Translations: For the French and Spanish translations of the abstract see Supplementary Materials section.

Figure 1

Study flow diagram ICU=intensive care unit. *All patients who were COVID-19 positive and admitted to an ICU from the first reported case in each ICU until April 28th, 2020, were considered for inclusion.

Figure 2

Mental status and respiratory support status in the 21-day study period (n=2088) (A) Mental status over time. Coma was defined as a day when the patients were unresponsive to verbal stimulation (Richmond Agitation-Sedation Scale score of –4 or –5 or Glasgow Coma Scale score of <8). Patients were considered delirious if they had a positive delirium assessment scale assessment (Confusion Assessment Method for the Intensive Care Unit or the Intensive Care Delirium Screening Checklist) documented. All other patients were considered awake without delirium.
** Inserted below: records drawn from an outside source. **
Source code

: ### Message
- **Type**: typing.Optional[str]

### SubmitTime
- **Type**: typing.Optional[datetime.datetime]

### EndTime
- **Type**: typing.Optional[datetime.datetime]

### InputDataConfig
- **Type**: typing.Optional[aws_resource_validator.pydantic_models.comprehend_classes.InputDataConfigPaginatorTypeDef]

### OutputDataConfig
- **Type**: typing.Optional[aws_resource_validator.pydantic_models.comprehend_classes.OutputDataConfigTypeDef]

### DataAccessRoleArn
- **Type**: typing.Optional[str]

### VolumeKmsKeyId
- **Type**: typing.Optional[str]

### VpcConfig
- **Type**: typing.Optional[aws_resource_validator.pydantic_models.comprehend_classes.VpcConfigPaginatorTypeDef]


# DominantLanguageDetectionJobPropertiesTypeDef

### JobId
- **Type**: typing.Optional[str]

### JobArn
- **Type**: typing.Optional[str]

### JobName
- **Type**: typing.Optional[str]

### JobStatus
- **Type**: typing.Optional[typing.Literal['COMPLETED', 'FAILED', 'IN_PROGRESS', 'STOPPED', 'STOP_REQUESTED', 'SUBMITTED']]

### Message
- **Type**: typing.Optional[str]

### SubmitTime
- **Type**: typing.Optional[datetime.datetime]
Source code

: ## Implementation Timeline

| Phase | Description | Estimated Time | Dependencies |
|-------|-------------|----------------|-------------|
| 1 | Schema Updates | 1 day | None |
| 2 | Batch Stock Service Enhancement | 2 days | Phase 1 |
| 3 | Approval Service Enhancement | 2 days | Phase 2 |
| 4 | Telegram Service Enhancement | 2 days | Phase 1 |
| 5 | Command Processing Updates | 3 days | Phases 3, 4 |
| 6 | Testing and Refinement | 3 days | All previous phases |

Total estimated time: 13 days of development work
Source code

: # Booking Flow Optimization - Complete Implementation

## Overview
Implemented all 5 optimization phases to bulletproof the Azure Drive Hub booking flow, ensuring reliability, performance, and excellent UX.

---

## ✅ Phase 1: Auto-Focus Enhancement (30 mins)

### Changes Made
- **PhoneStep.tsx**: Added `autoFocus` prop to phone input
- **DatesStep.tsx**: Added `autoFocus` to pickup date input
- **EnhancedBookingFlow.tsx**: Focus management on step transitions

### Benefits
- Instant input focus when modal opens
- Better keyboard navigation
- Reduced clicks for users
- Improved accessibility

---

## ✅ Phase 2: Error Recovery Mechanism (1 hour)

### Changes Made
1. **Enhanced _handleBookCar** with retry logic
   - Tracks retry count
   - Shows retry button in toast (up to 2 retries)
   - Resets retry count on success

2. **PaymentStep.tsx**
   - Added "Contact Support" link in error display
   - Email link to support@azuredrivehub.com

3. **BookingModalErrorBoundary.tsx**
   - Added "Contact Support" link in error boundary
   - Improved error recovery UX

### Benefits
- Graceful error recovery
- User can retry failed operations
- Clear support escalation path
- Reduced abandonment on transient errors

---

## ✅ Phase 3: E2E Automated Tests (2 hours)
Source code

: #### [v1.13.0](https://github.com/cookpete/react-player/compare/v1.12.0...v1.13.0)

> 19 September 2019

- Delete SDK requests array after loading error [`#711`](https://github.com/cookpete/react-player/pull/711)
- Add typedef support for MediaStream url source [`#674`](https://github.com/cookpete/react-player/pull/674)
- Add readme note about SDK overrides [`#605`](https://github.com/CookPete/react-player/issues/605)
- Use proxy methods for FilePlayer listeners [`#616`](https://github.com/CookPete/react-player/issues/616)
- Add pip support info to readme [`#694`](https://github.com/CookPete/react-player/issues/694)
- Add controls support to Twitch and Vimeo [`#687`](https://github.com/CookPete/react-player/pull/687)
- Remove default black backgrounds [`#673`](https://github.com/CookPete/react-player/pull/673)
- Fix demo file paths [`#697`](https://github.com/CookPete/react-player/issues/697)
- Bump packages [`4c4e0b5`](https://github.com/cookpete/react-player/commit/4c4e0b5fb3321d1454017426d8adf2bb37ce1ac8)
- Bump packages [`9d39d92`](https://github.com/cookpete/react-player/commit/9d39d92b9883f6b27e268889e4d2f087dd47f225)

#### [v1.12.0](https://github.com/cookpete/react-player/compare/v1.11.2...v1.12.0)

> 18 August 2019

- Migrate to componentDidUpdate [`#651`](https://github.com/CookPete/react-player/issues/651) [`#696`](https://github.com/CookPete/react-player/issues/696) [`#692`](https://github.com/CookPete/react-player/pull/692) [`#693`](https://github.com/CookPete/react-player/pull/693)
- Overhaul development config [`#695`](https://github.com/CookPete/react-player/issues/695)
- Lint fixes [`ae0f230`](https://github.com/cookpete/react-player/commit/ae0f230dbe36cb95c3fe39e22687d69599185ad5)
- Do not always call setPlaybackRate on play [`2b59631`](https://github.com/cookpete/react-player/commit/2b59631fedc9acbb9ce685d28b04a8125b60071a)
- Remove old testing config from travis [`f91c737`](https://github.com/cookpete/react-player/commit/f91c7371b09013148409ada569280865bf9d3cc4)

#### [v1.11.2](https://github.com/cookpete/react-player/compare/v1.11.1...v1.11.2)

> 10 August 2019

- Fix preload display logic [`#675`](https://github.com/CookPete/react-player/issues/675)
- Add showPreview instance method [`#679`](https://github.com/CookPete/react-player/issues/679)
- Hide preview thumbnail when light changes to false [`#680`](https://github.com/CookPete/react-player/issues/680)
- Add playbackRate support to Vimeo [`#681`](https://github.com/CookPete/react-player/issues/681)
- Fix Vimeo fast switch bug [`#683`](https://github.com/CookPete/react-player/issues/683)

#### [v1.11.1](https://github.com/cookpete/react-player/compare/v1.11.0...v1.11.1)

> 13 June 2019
Discharge represents discharge from the intensive care unit. (B) Respiratory status over time. ICU=intensive care unit.

Figure 3

Forest plot of daily probability of delirium All patients who had at least 90% delirium or coma assessments during their index ICU stay and 2 days of ICU stay were included in this analysis (n=2049). Other states, such as comatose, awake without delirium, deceased, and discharged (from index ICU) were considered as competing risks for this multinomial regression analysis. Risk factors with scores greater than 1 (and not crossing 1) were associated with a statistically higher risk of delirium the following day. ICU=intensive care unit. OR=odds ratio. SAPS II=Simplified Acute Physiology Score II. *For all continuous variables (age, SAPS II, proportion of ABCDE elements performed), comparisons shown in parentheses correspond to the 75th vs 25th percentile values for that variable. †p values shown represent the overall p values for the variable and are not associated with the level to level comparisons within these variables, which are represented by the 95% CIs. ‡Bundle element F was assessed separately since COVID-19 presents a unique circumstance in which in-person visitation was restricted at most of the participating sites.

Figure 4

Forest plot of days alive and free of coma or delirium All patients who had at least 90% delirium or coma assessments during their index intensive care unit stay were included in this analysis (n=2062). Risk factors with an OR of less than 1 indicate a negative patient outcome (fewer days alive and free of brain dysfunction coma or delirium). OR=odds ratio. SAPS II=Simplified Acute Physiology Score II. *For all continuous variables (age, SAPS II, proportion of ABCDE elements performed), comparisons shown in parentheses correspond to the 75th vs 25th percentile values for that variable. †p values shown represent the overall p values for the variable and are not associated with the level to level comparisons within these variables, which are represented by the 95% CIs.